That night, by the light of the campfire, our hero lectures with great eloquence to the poor herders about the nobility of his peripatetic life and the necessity to live in accordance with God- which is ironic, for the dull goatherders could only comprehend a few of the intricacies of what he says. But it didn’t matter. He still enraptured them with his speech, leaving them “open-mouthed and fascinated with his words.” They didn’t understand the intellectual details of what he was saying, perhaps, but through the passion that poured forth from his lips, they did hear what he said– the message, the meaning. “If the people do not understand,” Unamuno says, “they never less feel an itch to do so, and soon break out into song.”
Several days later, Don Quixote stops and, overwhelmed with emotion, declaims what is the pivotal epiphany of any human life: “I know who I am!”

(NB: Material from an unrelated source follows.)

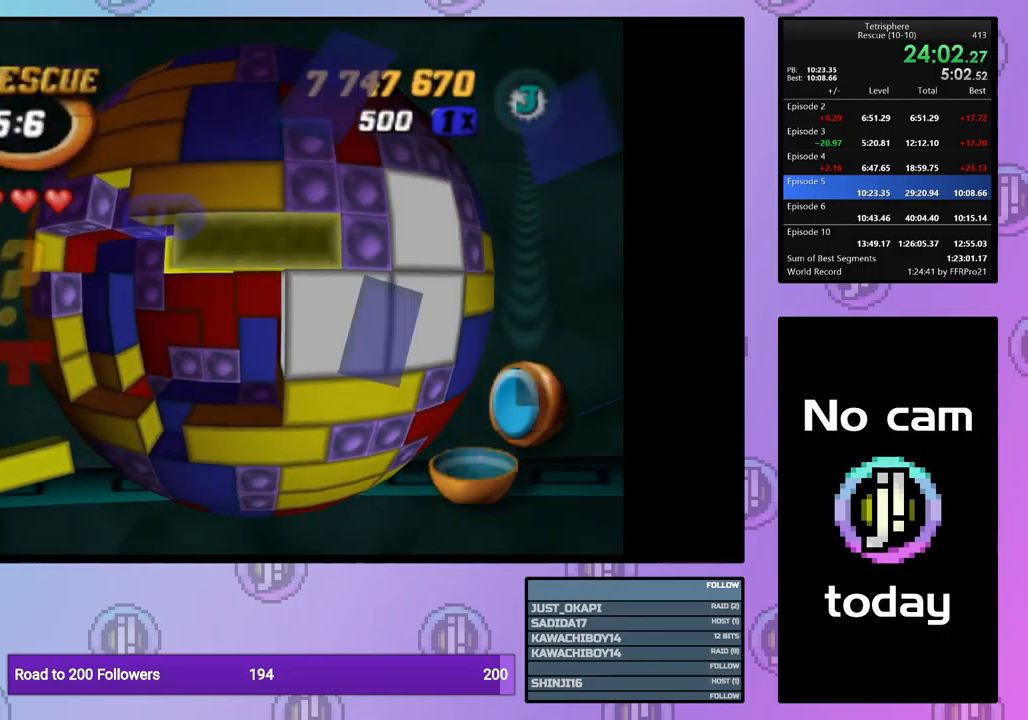
{"buttons": [], "events": [[33, "DPAD_LEFT", "down"], [133, "DPAD_LEFT", "up"], [200, "SQUARE", "up"], [267, "CROSS", "down"], [383, "CROSS", "up"]]}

He had the courage to trust his intuition, to break forth from the masses to become who he was meant to be, to live an authentic life without being disemboweled by the vulgar bullying or sneer remarks of the sorry people who couldn’t do the same for themselves. Through heroism, our brave Knight discovered himself. And by finding that higher version of himself-for him, a noble warrior — he discovered a truth about himself that only he and God can know. The rest of humanity can make fun of him all they want — they scarcely even know “either who they themselves are — for they do not really desire to be anything- nor do they know who the hero is.”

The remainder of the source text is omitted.